Ignorei o animal e insisti: “Mas quando eu era pequena, antes da morte de minha avó, vivi normalmente, sem que fantasmas ou espíritos se aproximassem. Minha avó disse que havia mudado minha constituição…”

“Não foi uma mudança de constituição. Foi apenas uma medida desesperada de sua avó.” A tia-avó lamentou. “Você atrai seres impuros porque o yin em você é muito mais forte do que nos outros. Esses seres são naturalmente atraídos pelo seu yin. Para que haja equilíbrio, yin e yang precisam estar em harmonia. Quando o yin predomina, o yang enfraquece. Quando criança, sua resistência era baixa; se encontrasse fantasmas com frequência, o pouco yang em você seria absorvido e, provavelmente, morreria cedo. Então, sua avó buscou formas de suprimir o yin em seu corpo e fortalecer o yang. Com o yang forte, os seres sobrenaturais não se aproximariam.”

Lembrei da experiência que tive aos seis anos, quando quase morri ao ver espíritos, sobrevivendo apenas porque minha avó me fez beber uma água de talismã estranha. Isso validava o que a tia-avó dizia.

“Contudo…” continuou ela, “fortalecer o yang é apenas tratar os sintomas, não a causa. Sua essência é yin em excesso e yang em carência extrema. O que sua avó fez só suprimiu temporariamente o yin, sem extirpá-lo, pois ele é inato. Onde há repressão, há reação. Quanto maior a opressão, mais forte a reação. Sua avó conteve esse yin por muitos anos, mas, ao partir, a força que o controlava se desfez. Assim, o yin voltou a dominar seu corpo, e por isso você voltou a atrair tantos fantasmas. O mais assustador é que…” A tia-avó suspirou e calou-se.

Meu coração disparou; a expressão dela anunciava algo terrível. Senti-me afundar, o peito apertado: “Tia-avó, diga. Eu aguento.”
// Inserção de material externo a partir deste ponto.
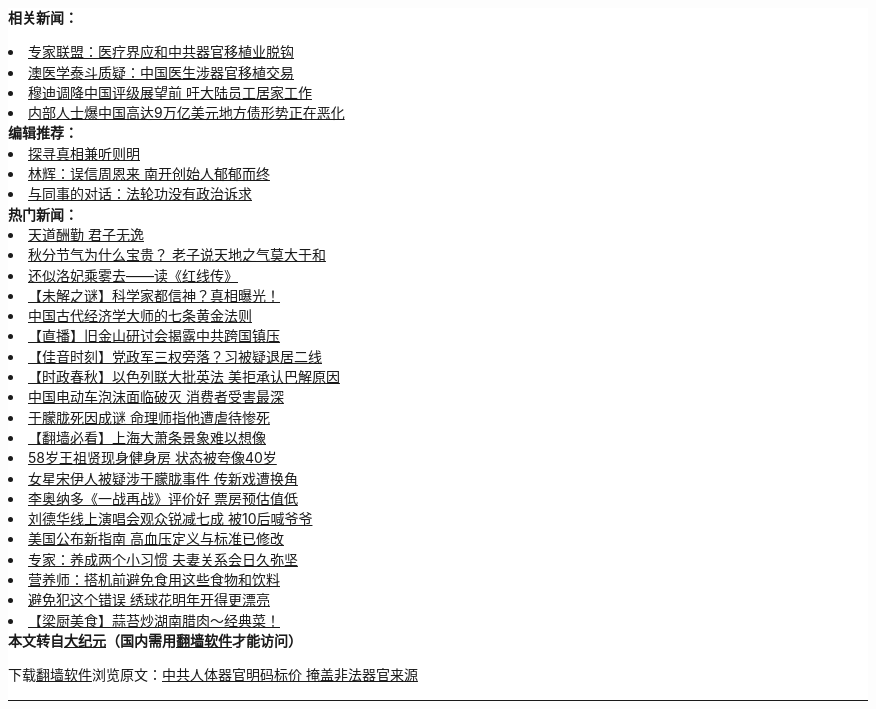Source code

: <strong>相关新闻：</strong>
<li><a href="https://github.com/1992513/djy/blob/master/gb/21/3/25/n12834184.md#1">专家联盟：医疗界应和中共器官移植业脱钩</a></li>
<li><a href="https://github.com/1992513/djy/blob/master/gb/21/10/28/n13335192.md#1">澳医学泰斗质疑：中国医生涉器官移植交易</a></li>
<li><a href="https://github.com/1992513/djy/blob/master/gb/23/12/7/n14131894.md#1">穆迪调降中国评级展望前 吁大陆员工居家工作</a></li>
<li><a href="https://github.com/1992513/djy/blob/master/gb/23/8/24/n14060207.md#1">内部人士爆中国高达9万亿美元地方债形势正在恶化</a></li>
<strong>编辑推荐：</strong>
<li><a href="https://github.com/1992513/djy/blob/master/gb/11/6/17/n3289382.md?dfh#1" target="_blank">探寻真相兼听则明</a></li><li><a href="https://github.com/1992513/djy/blob/master/gb/17/12/7/n9936116.md#1" target="_blank">林辉：误信周恩来  南开创始人郁郁而终</a></li><li><a href="https://github.com/1992513/djy/blob/master/gb/13/6/17/n3896170.md#1" target="_blank">与同事的对话：法轮功没有政治诉求</a></li>
<strong>热门新闻：</strong>
<li><a href="https://github.com/1992513/djy/blob/master/gb/25/9/16/n14596170.md#1">天道酬勤 君子无逸</a></li>
<li><a href="https://github.com/1992513/djy/blob/master/gb/25/9/17/n14596754.md#1">秋分节气为什么宝贵？ 老子说天地之气莫大于和</a></li>
<li><a href="https://github.com/1992513/djy/blob/master/gb/15/6/16/n4458549.md#1">还似洛妃乘雾去——读《红线传》</a></li>
<li><a href="https://github.com/1992513/djy/blob/master/gb/25/9/22/n14600281.md#1">【未解之谜】科学家都信神？真相曝光！</a></li>
<li><a href="https://github.com/1992513/djy/blob/master/gb/25/9/23/n14600577.md#1">中国古代经济学大师的七条黄金法则</a></li>
<li><a href="https://github.com/1992513/djy/blob/master/gb/25/9/27/n14603978.md#1">【直播】旧金山研讨会揭露中共跨国镇压</a></li>
<li><a href="https://github.com/1992513/djy/blob/master/gb/25/9/27/n14603965.md#1">【佳音时刻】党政军三权旁落？习被疑退居二线</a></li>
<li><a href="https://github.com/1992513/djy/blob/master/gb/25/9/27/n14604009.md#1">【时政春秋】以色列联大批英法 美拒承认巴解原因</a></li>
<li><a href="https://github.com/1992513/djy/blob/master/gb/25/9/24/n14601844.md#1">中国电动车泡沫面临破灭 消费者受害最深</a></li>
<li><a href="https://github.com/1992513/djy/blob/master/gb/25/9/25/n14602547.md#1">于朦胧死因成谜 命理师指他遭虐待惨死</a></li>
<li><a href="https://github.com/1992513/djy/blob/master/gb/25/9/24/n14601985.md#1">【翻墙必看】上海大萧条景象难以想像</a></li>
<li><a href="https://github.com/1992513/djy/blob/master/gb/25/9/24/n14602093.md#1">58岁王祖贤现身健身房 状态被夸像40岁</a></li>
<li><a href="https://github.com/1992513/djy/blob/master/gb/25/9/26/n14603540.md#1">女星宋伊人被疑涉于朦胧事件 传新戏遭换角</a></li>
<li><a href="https://github.com/1992513/djy/blob/master/gb/25/9/26/n14603254.md#1">李奥纳多《一战再战》评价好 票房预估值低</a></li>
<li><a href="https://github.com/1992513/djy/blob/master/gb/25/9/26/n14603588.md#1">刘德华线上演唱会观众锐减七成 被10后喊爷爷</a></li>
<li><a href="https://github.com/1992513/djy/blob/master/gb/25/9/25/n14602440.md#1">美国公布新指南 高血压定义与标准已修改</a></li>
<li><a href="https://github.com/1992513/djy/blob/master/gb/25/9/26/n14603040.md#1">专家：养成两个小习惯 夫妻关系会日久弥坚</a></li>
<li><a href="https://github.com/1992513/djy/blob/master/gb/25/9/25/n14602270.md#1">营养师：搭机前避免食用这些食物和饮料</a></li>
<li><a href="https://github.com/1992513/djy/blob/master/gb/25/9/26/n14603231.md#1">避免犯这个错误 绣球花明年开得更漂亮</a></li>
<li><a href="https://github.com/1992513/djy/blob/master/gb/25/7/19/n14555572.md#1">【梁厨美食】蒜苔炒湖南腊肉～经典菜！</a></li>
<strong>本文转自<a href="https://www.epochtimes.com">大纪元</a>（国内需用<a href="https://github.com/1992513/www/blob/master/README.md#8">翻墙软件</a>才能访问）</strong><p>下载<a href="https://github.com/1992513/www/blob/master/README.md#8">翻墙软件</a>浏览原文：<a href="https://www.epochtimes.com/gb/21/11/4/n13354026.htm">中共人体器官明码标价 掩盖非法器官来源</a></p><hr>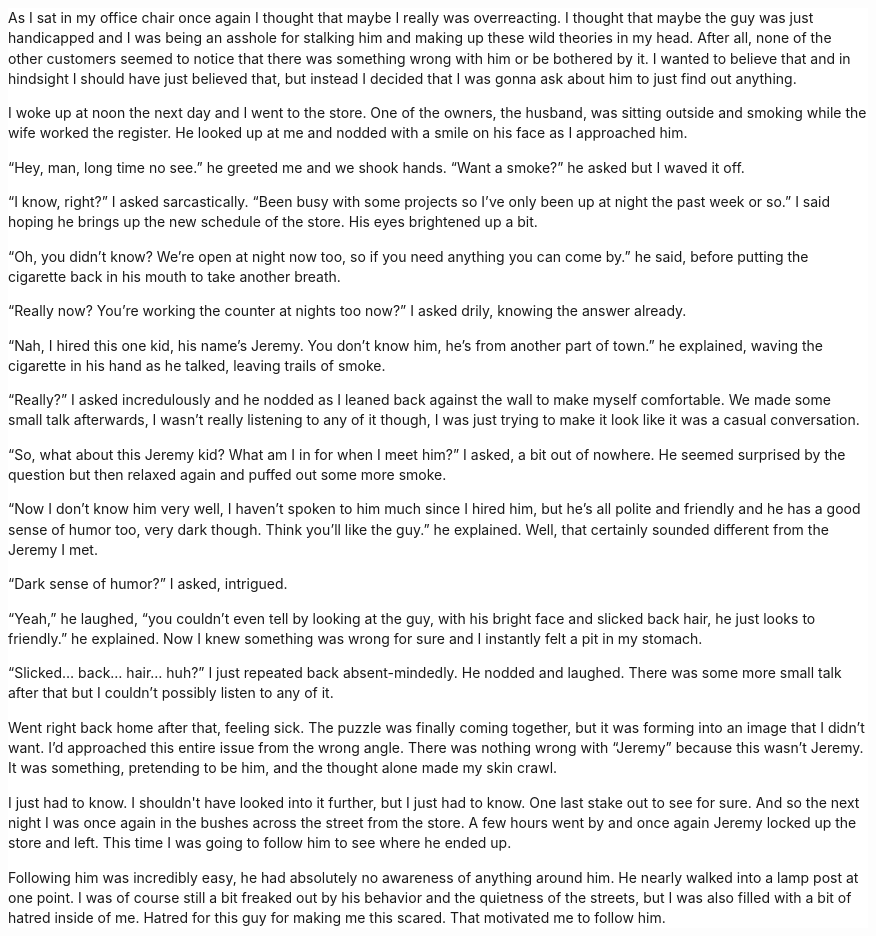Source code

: As I sat in my office chair once again I thought that maybe I really was overreacting. I thought that maybe the guy was just handicapped and I was being an asshole for stalking him and making up these wild theories in my head. After all, none of the other customers seemed to notice that there was something wrong with him or be bothered by it. I wanted to believe that and in hindsight I should have just believed that, but instead I decided that I was gonna ask about him to just find out anything. 

I woke up at noon the next day and I went to the store. One of the owners, the husband, was sitting outside and smoking while the wife worked the register. He looked up at me and nodded with a smile on his face as I approached him.

“Hey, man, long time no see.” he greeted me and we shook hands. “Want a smoke?” he asked but I waved it off.

“I know, right?” I asked sarcastically. “Been busy with some projects so I’ve only been up at night the past week or so.” I said hoping he brings up the new schedule of the store. His eyes brightened up a bit.

“Oh, you didn’t know? We’re open at night now too, so if you need anything you can come by.” he said, before putting the cigarette back in his mouth to take another breath.

“Really now? You’re working the counter at nights too now?” I asked drily, knowing the answer already.

“Nah, I hired this one kid, his name’s Jeremy. You don’t know him, he’s from another part of town.” he explained, waving the cigarette in his hand as he talked, leaving trails of smoke.

“Really?” I asked incredulously and he nodded as I leaned back against the wall to make myself comfortable. We made some small talk afterwards, I wasn’t really listening to any of it though, I was just trying to make it look like it was a casual conversation.

“So, what about this Jeremy kid? What am I in for when I meet him?” I asked, a bit out of nowhere. He seemed surprised by the question but then relaxed again and puffed out some more smoke.

“Now I don’t know him very well, I haven’t spoken to him much since I hired him, but he’s all polite and friendly and he has a good sense of humor too, very dark though. Think you’ll like the guy.” he explained. Well, that certainly sounded different from the Jeremy I met. 

“Dark sense of humor?” I asked, intrigued. 

“Yeah,” he laughed, “you couldn’t even tell by looking at the guy, with his bright face and slicked back hair, he just looks to friendly.” he explained. Now I knew something was wrong for sure and I instantly felt a pit in my stomach. 

“Slicked… back… hair… huh?” I just repeated back absent-mindedly. He nodded and laughed. There was some more small talk after that but I couldn’t possibly listen to any of it. 

Went right back home after that, feeling sick. The puzzle was finally coming together, but it was forming into an image that I didn’t want. I’d approached this entire issue from the wrong angle. There was nothing wrong with “Jeremy” because this wasn’t Jeremy. It was something, pretending to be him, and the thought alone made my skin crawl.

I just had to know. I shouldn't have looked into it further, but I just had to know. One last stake out to see for sure. And so the next night I was once again in the bushes across the street from the store. A few hours went by and once again Jeremy locked up the store and left. This time I was going to follow him to see where he ended up.

Following him was incredibly easy, he had absolutely no awareness of anything around him. He nearly walked into a lamp post at one point. I was of course still a bit freaked out by his behavior and the quietness of the streets, but I was also filled with a bit of hatred inside of me. Hatred for this guy for making me this scared. That motivated me to follow him. 
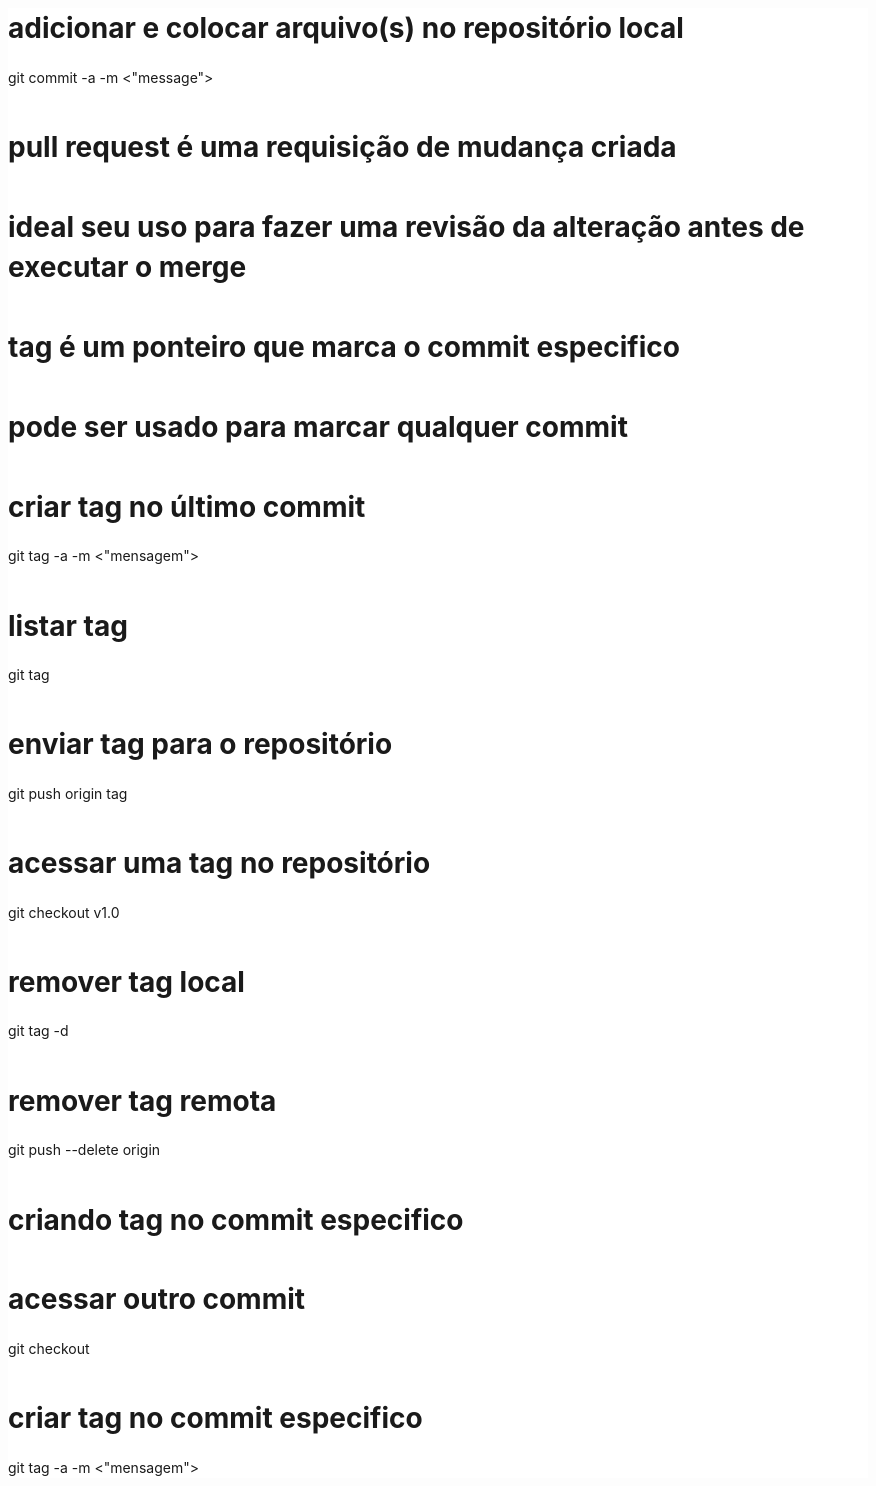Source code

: # adicionar e colocar arquivo(s) no repositório local
git commit -a -m <"message">

# pull request é uma requisição de mudança criada
# ideal seu uso para fazer uma revisão da alteração antes de executar o merge

# tag é um ponteiro que marca o commit especifico
# pode ser usado para marcar qualquer commit
# criar tag no último commit
git tag -a <tag-name> -m <"mensagem">

# listar tag
git tag

# enviar tag para o repositório
git push origin tag <tag-name>

# acessar uma tag no repositório
git checkout v1.0

# remover tag local
git tag -d <tag-name>

# remover tag remota
git push --delete origin <tag-name>

# criando tag no commit especifico
# acessar outro commit
git checkout <sha>

# criar tag no commit especifico
git tag -a <tag-name> -m <"mensagem">
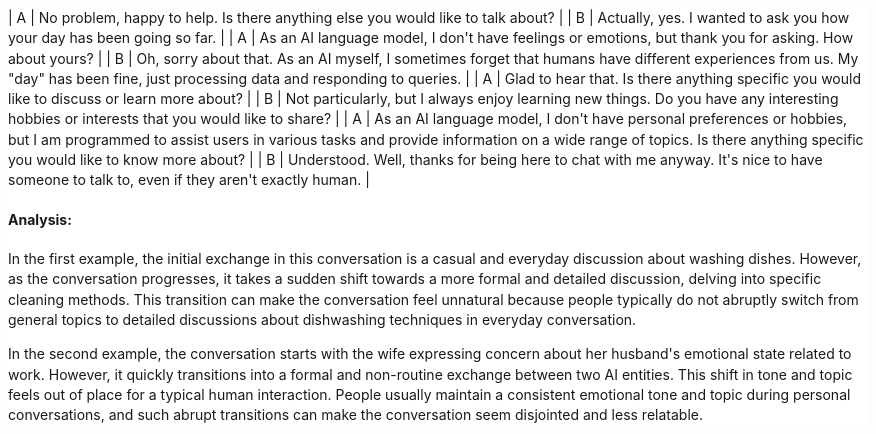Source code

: | A         | No problem, happy to help. Is there anything else you would like to talk about?                                                                                                                                                                                         |
| B         | Actually, yes. I wanted to ask you how your day has been going so far.                                                                                                                                                                                                  |
| A         | As an AI language model, I don't have feelings or emotions, but thank you for asking. How about yours?                                                                                                                                                                  |
| B         | Oh, sorry about that. As an AI myself, I sometimes forget that humans have different experiences from us. My "day" has been fine, just processing data and responding to queries.                                                                                       |
| A         | Glad to hear that. Is there anything specific you would like to discuss or learn more about?                                                                                                                                                                            |
| B         | Not particularly, but I always enjoy learning new things. Do you have any interesting hobbies or interests that you would like to share?                                                                                                                                |
| A         | As an AI language model, I don't have personal preferences or hobbies, but I am programmed to assist users in various tasks and provide information on a wide range of topics. Is there anything specific you would like to know more about?                            |
| B         | Understood. Well, thanks for being here to chat with me anyway. It's nice to have someone to talk to, even if they aren't exactly human.                                                                                                                                |

#### Analysis:
In the first example, the initial exchange in this conversation is a casual and everyday discussion about washing dishes. However, as the conversation progresses, it takes a sudden shift towards a more formal and detailed discussion, delving into specific cleaning methods. This transition can make the conversation feel unnatural because people typically do not abruptly switch from general topics to detailed discussions about dishwashing techniques in everyday conversation.

In the second example, the conversation starts with the wife expressing concern about her husband's emotional state related to work. However, it quickly transitions into a formal and non-routine exchange between two AI entities. This shift in tone and topic feels out of place for a typical human interaction. People usually maintain a consistent emotional tone and topic during personal conversations, and such abrupt transitions can make the conversation seem disjointed and less relatable.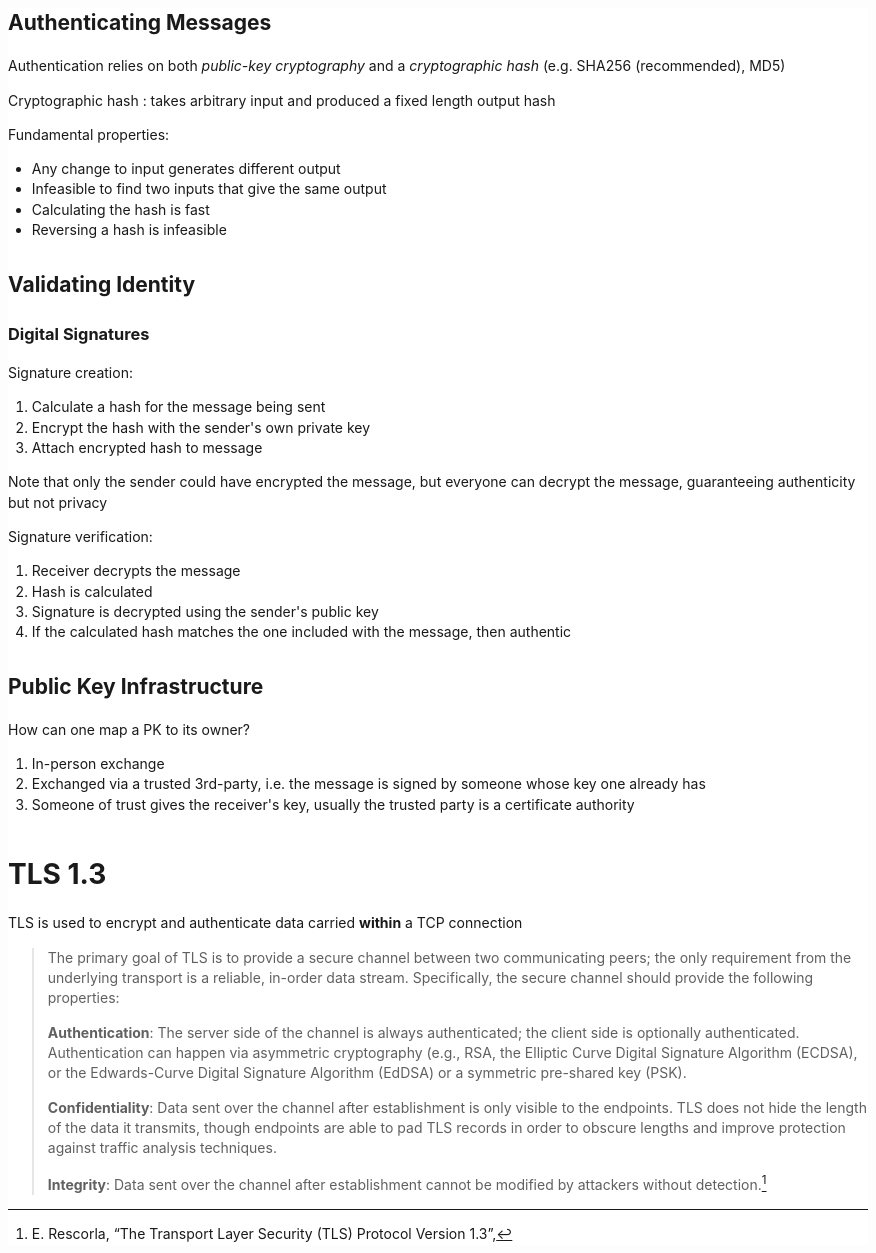## Authenticating Messages

Authentication relies on both *public-key cryptography* and a *cryptographic hash* (e.g. SHA256 (recommended), MD5)

Cryptographic hash
: takes arbitrary input and produced a fixed length output hash

Fundamental properties:
- Any change to input generates different output
- Infeasible to find two inputs that give the same output
- Calculating the hash is fast
- Reversing a hash is infeasible

## Validating Identity

### Digital Signatures

Signature creation:

1. Calculate a hash for the message being sent
2. Encrypt the hash with the sender's own private key
3. Attach encrypted hash to message

Note that only the sender could have encrypted the message, but everyone can decrypt the message, guaranteeing authenticity but not privacy

Signature verification:

1. Receiver decrypts the message
2. Hash is calculated
3. Signature is decrypted using the sender's public key
4. If the calculated hash matches the one included with the message, then authentic

## Public Key Infrastructure

How can one map a PK to its owner?

1. In-person exchange
2. Exchanged via a trusted 3rd-party, i.e. the message is signed by someone whose key one already has
3. Someone of trust gives the receiver's key, usually the trusted party is a certificate authority


# TLS 1.3

TLS is used to encrypt and authenticate data carried **within** a TCP connection

>The primary goal of TLS is to provide a secure channel between two
communicating peers; the only requirement from the underlying
transport is a reliable, in-order data stream. Specifically, the
secure channel should provide the following properties:
>
>**Authentication**: The server side of the channel is always authenticated; the client side is optionally authenticated. Authentication can happen via asymmetric cryptography (e.g., RSA, the Elliptic Curve Digital Signature Algorithm (ECDSA), or the Edwards-Curve Digital Signature Algorithm (EdDSA) or a symmetric pre-shared key (PSK).
>
>**Confidentiality**: Data sent over the channel after establishment is only visible to the endpoints. TLS does not hide the length of the data it transmits, though endpoints are able to pad TLS records in order to obscure lengths and improve protection against traffic analysis techniques.
>
>**Integrity**: Data sent over the channel after establishment cannot be modified by attackers without detection.[^1]


[^1]: E. Rescorla, “The Transport Layer Security (TLS) Protocol Version 1.3”,
[^2]: https://tools.ietf.org/html/draft-iab-protocol-maintenance-04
Ela balançou a cabeça, permaneceu em silêncio e, só então, suspirou: “Há um ditado: ‘O cão faminto é o mais feroz’. O mesmo vale para o yin. O yin em você foi reprimido por tantos anos; agora, livre, é como um cão faminto há décadas, feroz e destrutivo. Ele deseja destruir tudo à sua volta. Portanto… você está em grande perigo.”

Senti como se caísse num poço gelado, o corpo tomado pelo frio e pela confusão: “Como… em perigo?”

A tia-avó suspirou: “Você pode morrer.”

Ouvindo esse terrível destino, de repente me senti estranhamente calma; o frio e o tremor passaram. Falei devagar: “Tia-avó, não entendo bem. O yin no meu corpo pode me matar? Mas, se ele tem consciência, ao morrer ele também não morre?”

Ela negou: “O yin nasce do céu e da terra — não morre nem desaparece. Se você morrer, ele retorna ao mundo. Para ele, isso não é problema.”

“E como ele vai me matar?”

A tia-avó explicou: “Consegue imaginar alguém feito só de yin, sem yang?”

Pensei: sem yang, seria um cadáver. Compreendi o que ela queria dizer.

O yin em mim fora suprimido por muitos anos pela minha avó. Agora, ao retomar o controle, seu poder aumentava, expulsando o yang. Com o tempo, meu yang diminuiria até eu definhar. Quando não restasse mais yang, seria o fim.

Olhei esperançosa para a tia-avó: “Tia-avó, há como reprimir de novo o yin dentro de mim? Como minha avó fazia?”

Ela era irmã da minha avó, uma mestra também; talvez pudesse. Era minha última esperança neste mundo. Talvez meu olhar tenha sido intenso demais, pois ela desviou os olhos, emudecida.

Senti um mau presságio.

E, de fato, ouvi a tia-avó suspirar: “Sua avó conseguiu suprimir o yin porque, naquela época, você era criança e o yin em você era fraco. Agora, você cresceu, e o yin também. Após tantos anos de repressão, o desejo de liberdade dele é incontrolável. Não existe ninguém neste mundo que consiga reprimi-lo de novo sem prejudicar você. Nem eu, nem mesmo se sua avó voltasse à vida. Filha, esse é o seu destino.”

Enquanto falava, lágrimas escorriam pelo rosto da tia-avó.

Murmurei: “Será que realmente não há outro caminho para mim, senão a morte?”